Large consequences hinge on whether the various choices companies like Facebook and Google make are indeed analogous to editorial “speech.” The answer will partly determine whether and how the state can respond to current challenges ranging from the proliferation of fake news to high levels of market concentration to the lack of ad transparency. Furthermore, algorithmic discrimination and the discrimination facilitated by these platforms’ structures affect people’s lives today and no doubt will continue to do so. But if these algorithms and outputs are analogous to the decisions the New York Times makes on what to publish, then attempts to extend antidiscrimination laws to deal with such discrimination will face an onslaught of potentially insuperable constitutional challenges. In short, these companies’ deployment of the editorial analogy in the First Amendment context poses a major hurdle to government intervention.

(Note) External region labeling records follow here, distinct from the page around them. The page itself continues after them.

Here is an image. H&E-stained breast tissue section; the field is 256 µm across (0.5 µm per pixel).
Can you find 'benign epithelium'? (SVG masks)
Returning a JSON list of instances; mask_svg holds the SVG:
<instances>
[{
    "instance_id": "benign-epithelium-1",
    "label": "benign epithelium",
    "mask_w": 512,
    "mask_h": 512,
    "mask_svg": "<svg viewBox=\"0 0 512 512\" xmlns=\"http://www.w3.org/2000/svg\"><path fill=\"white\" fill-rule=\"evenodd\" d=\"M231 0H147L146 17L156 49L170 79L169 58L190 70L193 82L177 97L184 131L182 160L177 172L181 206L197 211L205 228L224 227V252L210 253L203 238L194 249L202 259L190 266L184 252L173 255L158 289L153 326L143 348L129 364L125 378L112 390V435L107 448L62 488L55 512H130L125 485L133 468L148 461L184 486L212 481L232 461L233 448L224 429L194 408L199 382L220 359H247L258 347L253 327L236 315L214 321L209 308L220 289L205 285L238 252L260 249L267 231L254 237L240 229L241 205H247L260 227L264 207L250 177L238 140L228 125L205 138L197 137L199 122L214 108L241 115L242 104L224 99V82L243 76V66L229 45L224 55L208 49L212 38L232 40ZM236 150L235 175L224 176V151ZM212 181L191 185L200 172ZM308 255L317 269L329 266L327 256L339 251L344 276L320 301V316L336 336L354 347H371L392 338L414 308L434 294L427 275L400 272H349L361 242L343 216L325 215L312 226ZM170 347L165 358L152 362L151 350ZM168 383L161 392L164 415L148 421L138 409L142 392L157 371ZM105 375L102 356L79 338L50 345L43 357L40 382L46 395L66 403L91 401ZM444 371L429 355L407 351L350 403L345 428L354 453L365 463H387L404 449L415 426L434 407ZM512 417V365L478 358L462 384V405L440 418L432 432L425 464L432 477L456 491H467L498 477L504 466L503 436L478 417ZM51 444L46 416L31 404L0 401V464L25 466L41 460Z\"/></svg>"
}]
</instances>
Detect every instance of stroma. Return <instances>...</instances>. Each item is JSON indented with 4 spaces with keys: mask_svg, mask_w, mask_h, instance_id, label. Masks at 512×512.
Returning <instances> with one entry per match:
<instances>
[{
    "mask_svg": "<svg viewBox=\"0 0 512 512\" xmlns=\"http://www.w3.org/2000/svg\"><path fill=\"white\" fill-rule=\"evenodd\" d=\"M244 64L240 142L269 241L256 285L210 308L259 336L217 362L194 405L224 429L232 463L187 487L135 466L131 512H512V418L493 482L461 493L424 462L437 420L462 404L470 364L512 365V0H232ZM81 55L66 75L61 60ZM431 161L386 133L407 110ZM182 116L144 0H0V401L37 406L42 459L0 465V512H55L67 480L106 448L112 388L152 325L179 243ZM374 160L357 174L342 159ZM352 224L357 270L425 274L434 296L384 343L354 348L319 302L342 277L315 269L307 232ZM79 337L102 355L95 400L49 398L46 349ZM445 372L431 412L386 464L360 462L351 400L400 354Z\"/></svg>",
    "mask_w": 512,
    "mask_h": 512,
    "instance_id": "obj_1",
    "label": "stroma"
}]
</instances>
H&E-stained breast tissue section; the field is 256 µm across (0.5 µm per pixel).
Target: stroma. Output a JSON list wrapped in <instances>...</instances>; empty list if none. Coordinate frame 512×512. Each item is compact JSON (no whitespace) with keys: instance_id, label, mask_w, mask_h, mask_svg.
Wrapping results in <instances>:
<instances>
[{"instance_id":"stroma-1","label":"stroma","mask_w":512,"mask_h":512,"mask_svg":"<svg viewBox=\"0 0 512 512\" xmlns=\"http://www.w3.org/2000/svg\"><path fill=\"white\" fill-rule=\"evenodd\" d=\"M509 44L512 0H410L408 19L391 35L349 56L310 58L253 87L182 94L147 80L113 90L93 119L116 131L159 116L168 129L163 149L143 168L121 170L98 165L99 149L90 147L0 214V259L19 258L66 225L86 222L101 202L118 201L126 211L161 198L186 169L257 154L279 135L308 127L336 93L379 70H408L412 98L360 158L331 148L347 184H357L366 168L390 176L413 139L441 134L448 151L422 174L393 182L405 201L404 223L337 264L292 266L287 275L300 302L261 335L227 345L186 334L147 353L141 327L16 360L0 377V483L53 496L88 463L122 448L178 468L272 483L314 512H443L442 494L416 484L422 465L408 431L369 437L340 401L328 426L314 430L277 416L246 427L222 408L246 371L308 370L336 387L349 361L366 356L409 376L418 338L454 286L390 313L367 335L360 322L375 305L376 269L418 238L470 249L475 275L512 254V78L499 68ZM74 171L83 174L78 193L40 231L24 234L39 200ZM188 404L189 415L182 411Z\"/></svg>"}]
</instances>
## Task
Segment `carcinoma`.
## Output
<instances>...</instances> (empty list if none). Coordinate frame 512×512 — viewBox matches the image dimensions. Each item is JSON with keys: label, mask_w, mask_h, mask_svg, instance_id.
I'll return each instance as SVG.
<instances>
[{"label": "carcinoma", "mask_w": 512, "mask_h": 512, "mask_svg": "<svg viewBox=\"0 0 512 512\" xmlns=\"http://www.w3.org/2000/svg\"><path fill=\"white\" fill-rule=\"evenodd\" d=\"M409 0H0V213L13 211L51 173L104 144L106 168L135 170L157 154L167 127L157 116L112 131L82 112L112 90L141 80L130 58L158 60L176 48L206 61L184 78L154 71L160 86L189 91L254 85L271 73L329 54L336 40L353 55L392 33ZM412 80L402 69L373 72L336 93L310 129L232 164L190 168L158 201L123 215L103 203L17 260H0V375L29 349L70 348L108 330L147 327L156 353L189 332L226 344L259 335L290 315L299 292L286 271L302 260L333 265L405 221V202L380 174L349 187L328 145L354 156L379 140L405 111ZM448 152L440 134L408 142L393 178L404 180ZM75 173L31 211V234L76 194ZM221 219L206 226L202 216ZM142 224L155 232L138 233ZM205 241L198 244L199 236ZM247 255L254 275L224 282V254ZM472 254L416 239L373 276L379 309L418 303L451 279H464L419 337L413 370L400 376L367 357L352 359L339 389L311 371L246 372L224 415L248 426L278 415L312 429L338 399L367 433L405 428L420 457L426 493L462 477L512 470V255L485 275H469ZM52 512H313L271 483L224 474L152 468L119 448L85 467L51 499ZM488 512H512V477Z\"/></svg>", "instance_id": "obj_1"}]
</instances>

Whether, or to what extent, the editorial analogy should work as a shield against looming legislation and litigation for companies like Facebook and Google is something this historical moment demands we carefully consider. My primary aim in this paper is to do just that. I will engage critically with, and ultimately raise questions about, the near-automatic application of the editorial analogy. The core takeaways are these: (1) we should be cognizant of the inherent limitations of analogical reasoning generally and of the editorial analogy specifically; (2) whether these companies’ various outputs should receive coverage as First Amendment “speech” is far from clear, both descriptively and normatively; (3) the proposition that regulations compelling these companies to add content (disclaimers, links to competitors, and so on) compel the companies to speak is also far from clear; and, finally and most crucially, (4) given the limits of analogical reasoning, our future debates about First Amendment coverage should focus less on analogy and more on what actually matters — the normative commitments that undergird free speech theory and how our choices either help or hinder their manifestations.